===== Excerto do texto =====

Nesse mesmo dia, a CC 117 fez o reconhecimento do itinerário de Balacende até ao desvio para MIMBOTA, encontrando apenas vestígios de pegadas de pé descalço e sapatilhas, na picada."
Foi ocasião para uma foto do 3º Pelotão quando acabava de regressar de uma patrulha pela região.
Com a devida vénia, não resisto a colocar uma descrição na primeira pessoa, que fui pescar ao blog do VLHORTA.
"Sete Curvas
O local das Sete Curvas (em pouco mais de 100 metros), era o sítio ideal para uma emboscada às nossas forças.Estrada a serpentear à beira de uma ravina. Do lado oposto à ravina, numa zona alta, no sentido Cacuaco – Beira Baixa – Nambuangongo, lá estava o IN abrigado em trincheiras, à nossa espera!Nesta emboscada “a das Sete Curvas”, 27Jul?, por força das circunstâncias, fomos obrigados a acampar e a pernoitar no sopé de um morro imediatamente a seguir à última curva (7ª.), por entretanto ter anoitecido e por termos sofrido 1 morto e 2 ou 3 feridos graves que careciam de evacuação rápida.

===== Excertos de dados =====

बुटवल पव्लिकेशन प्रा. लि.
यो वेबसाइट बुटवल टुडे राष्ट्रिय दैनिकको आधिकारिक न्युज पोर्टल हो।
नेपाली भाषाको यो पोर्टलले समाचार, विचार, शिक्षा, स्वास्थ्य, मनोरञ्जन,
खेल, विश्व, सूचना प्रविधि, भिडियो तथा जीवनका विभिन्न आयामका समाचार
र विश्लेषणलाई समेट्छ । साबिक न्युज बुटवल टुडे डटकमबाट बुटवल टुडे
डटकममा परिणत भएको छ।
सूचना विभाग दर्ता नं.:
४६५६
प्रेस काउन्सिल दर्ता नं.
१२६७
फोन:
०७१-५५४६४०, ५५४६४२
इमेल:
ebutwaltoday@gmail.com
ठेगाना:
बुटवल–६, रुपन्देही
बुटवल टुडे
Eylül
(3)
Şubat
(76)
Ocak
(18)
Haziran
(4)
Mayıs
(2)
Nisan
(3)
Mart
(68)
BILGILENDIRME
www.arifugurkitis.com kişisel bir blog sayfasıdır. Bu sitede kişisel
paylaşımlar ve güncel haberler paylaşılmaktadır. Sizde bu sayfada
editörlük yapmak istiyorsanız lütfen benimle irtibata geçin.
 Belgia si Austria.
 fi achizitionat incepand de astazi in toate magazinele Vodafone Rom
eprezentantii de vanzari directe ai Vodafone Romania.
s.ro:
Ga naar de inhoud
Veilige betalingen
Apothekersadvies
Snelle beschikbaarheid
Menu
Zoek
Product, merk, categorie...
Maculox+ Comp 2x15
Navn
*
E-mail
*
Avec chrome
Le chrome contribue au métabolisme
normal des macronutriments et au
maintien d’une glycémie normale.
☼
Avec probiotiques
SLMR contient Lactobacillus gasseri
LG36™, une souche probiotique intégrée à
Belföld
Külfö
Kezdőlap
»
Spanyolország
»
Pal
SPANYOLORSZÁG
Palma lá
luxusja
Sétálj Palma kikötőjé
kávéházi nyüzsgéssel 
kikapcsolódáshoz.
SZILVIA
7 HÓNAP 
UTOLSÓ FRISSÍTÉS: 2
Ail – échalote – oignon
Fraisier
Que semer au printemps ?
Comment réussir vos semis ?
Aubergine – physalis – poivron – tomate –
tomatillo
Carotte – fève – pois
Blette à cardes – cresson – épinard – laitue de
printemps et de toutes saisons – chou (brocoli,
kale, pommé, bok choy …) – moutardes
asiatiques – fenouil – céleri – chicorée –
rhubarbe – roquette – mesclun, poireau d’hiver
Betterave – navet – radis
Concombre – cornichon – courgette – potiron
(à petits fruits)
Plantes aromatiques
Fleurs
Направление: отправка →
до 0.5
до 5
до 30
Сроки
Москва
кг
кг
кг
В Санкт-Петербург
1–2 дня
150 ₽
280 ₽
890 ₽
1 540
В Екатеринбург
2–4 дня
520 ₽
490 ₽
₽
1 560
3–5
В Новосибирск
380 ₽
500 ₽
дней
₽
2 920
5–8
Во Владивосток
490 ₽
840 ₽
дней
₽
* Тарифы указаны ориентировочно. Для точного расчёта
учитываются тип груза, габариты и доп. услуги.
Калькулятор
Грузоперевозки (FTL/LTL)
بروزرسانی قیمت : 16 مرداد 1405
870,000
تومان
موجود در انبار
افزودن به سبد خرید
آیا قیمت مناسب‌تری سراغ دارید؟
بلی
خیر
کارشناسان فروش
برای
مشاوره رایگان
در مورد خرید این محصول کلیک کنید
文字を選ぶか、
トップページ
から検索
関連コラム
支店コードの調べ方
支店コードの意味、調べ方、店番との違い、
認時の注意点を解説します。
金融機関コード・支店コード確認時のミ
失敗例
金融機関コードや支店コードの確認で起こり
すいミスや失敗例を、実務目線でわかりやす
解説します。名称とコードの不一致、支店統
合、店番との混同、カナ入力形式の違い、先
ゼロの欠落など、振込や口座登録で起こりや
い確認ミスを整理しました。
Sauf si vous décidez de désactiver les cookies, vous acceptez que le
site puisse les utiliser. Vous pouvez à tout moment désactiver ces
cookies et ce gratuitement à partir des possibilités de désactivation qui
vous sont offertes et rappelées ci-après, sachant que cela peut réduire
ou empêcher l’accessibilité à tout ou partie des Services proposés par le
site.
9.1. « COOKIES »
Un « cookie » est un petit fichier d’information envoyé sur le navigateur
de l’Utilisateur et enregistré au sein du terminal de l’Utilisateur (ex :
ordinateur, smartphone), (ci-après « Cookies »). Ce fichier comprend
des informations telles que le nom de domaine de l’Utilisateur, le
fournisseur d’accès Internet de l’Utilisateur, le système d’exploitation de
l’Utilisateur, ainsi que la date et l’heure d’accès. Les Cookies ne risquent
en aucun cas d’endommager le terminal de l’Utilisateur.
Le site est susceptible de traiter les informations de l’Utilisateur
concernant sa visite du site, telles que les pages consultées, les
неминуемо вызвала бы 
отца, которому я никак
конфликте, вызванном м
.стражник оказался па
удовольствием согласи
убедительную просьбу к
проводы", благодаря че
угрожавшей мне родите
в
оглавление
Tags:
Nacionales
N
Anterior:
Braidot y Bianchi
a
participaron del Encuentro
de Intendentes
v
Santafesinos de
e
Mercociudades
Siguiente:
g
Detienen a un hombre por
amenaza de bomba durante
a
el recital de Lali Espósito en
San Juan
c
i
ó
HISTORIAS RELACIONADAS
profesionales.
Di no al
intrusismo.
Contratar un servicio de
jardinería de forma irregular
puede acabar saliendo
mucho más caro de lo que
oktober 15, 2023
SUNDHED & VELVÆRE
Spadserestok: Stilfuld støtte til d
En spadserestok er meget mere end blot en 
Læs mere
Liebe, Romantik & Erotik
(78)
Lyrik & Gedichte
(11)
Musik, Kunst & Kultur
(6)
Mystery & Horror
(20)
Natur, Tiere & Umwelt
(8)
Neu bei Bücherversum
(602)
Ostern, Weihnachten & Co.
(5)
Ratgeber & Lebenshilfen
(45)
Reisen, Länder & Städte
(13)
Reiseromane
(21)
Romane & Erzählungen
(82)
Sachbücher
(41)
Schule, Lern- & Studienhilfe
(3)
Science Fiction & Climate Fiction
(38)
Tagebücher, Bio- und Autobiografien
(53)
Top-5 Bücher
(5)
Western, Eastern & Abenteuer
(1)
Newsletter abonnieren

=====

Sobre o exercício: No texto sobre as Sete Curvas, reescreva o trecho de "Foi ocasião para" até "de evacuação rápida.", trocando "ravina" por "falésia". Os dados vêm de uma fonte diferente.

Resposta do exercício:
Foi ocasião para uma foto do 3º Pelotão quando acabava de regressar de uma patrulha pela região.
Com a devida vénia, não resisto a colocar uma descrição na primeira pessoa, que fui pescar ao blog do VLHORTA.
"Sete Curvas
O local das Sete Curvas (em pouco mais de 100 metros), era o sítio ideal para uma emboscada às nossas forças.Estrada a serpentear à beira de uma falésia. Do lado oposto à falésia, numa zona alta, no sentido Cacuaco – Beira Baixa – Nambuangongo, lá estava o IN abrigado em trincheiras, à nossa espera!Nesta emboscada “a das Sete Curvas”, 27Jul?, por força das circunstâncias, fomos obrigados a acampar e a pernoitar no sopé de um morro imediatamente a seguir à última curva (7ª.), por entretanto ter anoitecido e por termos sofrido 1 morto e 2 ou 3 feridos graves que careciam de evacuação rápida.